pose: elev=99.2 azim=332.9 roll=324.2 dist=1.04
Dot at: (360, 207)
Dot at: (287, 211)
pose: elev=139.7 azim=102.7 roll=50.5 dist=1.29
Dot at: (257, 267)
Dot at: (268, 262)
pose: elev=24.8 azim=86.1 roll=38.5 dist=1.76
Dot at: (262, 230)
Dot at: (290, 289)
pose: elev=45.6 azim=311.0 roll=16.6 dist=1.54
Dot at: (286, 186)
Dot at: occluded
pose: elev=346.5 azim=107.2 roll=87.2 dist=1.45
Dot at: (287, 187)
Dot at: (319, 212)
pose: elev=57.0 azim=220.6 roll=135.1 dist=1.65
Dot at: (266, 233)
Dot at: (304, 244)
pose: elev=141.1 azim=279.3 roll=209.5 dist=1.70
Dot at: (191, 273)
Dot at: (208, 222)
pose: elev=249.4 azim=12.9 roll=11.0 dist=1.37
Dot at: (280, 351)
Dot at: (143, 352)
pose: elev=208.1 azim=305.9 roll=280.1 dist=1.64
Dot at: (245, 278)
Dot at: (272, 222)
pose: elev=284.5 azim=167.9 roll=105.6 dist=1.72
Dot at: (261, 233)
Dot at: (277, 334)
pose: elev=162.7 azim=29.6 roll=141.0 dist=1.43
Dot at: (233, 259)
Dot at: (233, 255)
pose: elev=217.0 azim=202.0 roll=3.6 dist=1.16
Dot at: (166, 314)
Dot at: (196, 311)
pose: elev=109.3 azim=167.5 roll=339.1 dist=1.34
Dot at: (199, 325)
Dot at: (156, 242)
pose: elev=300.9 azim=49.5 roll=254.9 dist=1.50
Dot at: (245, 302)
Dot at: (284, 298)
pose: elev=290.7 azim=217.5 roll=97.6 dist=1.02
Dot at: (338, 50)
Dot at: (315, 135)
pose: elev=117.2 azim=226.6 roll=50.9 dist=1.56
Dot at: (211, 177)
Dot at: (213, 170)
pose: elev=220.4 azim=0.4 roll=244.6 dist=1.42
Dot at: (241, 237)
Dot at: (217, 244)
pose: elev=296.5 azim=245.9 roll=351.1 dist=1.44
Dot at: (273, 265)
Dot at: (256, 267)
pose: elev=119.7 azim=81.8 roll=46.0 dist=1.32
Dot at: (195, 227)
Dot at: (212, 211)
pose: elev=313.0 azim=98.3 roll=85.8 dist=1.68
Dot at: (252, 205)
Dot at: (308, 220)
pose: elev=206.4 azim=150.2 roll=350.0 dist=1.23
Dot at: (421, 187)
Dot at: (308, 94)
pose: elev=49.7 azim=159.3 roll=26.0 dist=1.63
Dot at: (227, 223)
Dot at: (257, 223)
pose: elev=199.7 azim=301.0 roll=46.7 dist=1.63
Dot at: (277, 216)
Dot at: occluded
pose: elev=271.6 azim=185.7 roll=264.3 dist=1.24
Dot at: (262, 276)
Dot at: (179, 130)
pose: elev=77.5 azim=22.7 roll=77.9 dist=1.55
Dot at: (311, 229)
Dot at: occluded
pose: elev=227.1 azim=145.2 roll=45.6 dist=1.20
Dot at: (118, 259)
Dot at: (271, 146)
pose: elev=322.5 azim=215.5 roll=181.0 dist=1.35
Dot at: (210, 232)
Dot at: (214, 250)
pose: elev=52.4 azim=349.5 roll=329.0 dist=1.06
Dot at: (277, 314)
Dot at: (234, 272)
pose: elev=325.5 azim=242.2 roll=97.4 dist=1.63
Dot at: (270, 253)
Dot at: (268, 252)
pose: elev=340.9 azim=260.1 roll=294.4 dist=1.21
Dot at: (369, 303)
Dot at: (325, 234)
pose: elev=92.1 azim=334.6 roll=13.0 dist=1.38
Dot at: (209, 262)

○ ○ ○ ○ ○

> **WHAT IS BEING ASKED**: Reproduce the listing above word for word, from the line containing "pose: elev=313.0 azim=98.3" through the end of the listing, including both of those lines.

> **RESPONSE TO THIS EXERCISE**:
pose: elev=313.0 azim=98.3 roll=85.8 dist=1.68
Dot at: (252, 205)
Dot at: (308, 220)
pose: elev=206.4 azim=150.2 roll=350.0 dist=1.23
Dot at: (421, 187)
Dot at: (308, 94)
pose: elev=49.7 azim=159.3 roll=26.0 dist=1.63
Dot at: (227, 223)
Dot at: (257, 223)
pose: elev=199.7 azim=301.0 roll=46.7 dist=1.63
Dot at: (277, 216)
Dot at: occluded
pose: elev=271.6 azim=185.7 roll=264.3 dist=1.24
Dot at: (262, 276)
Dot at: (179, 130)
pose: elev=77.5 azim=22.7 roll=77.9 dist=1.55
Dot at: (311, 229)
Dot at: occluded
pose: elev=227.1 azim=145.2 roll=45.6 dist=1.20
Dot at: (118, 259)
Dot at: (271, 146)
pose: elev=322.5 azim=215.5 roll=181.0 dist=1.35
Dot at: (210, 232)
Dot at: (214, 250)
pose: elev=52.4 azim=349.5 roll=329.0 dist=1.06
Dot at: (277, 314)
Dot at: (234, 272)
pose: elev=325.5 azim=242.2 roll=97.4 dist=1.63
Dot at: (270, 253)
Dot at: (268, 252)
pose: elev=340.9 azim=260.1 roll=294.4 dist=1.21
Dot at: (369, 303)
Dot at: (325, 234)
pose: elev=92.1 azim=334.6 roll=13.0 dist=1.38
Dot at: (209, 262)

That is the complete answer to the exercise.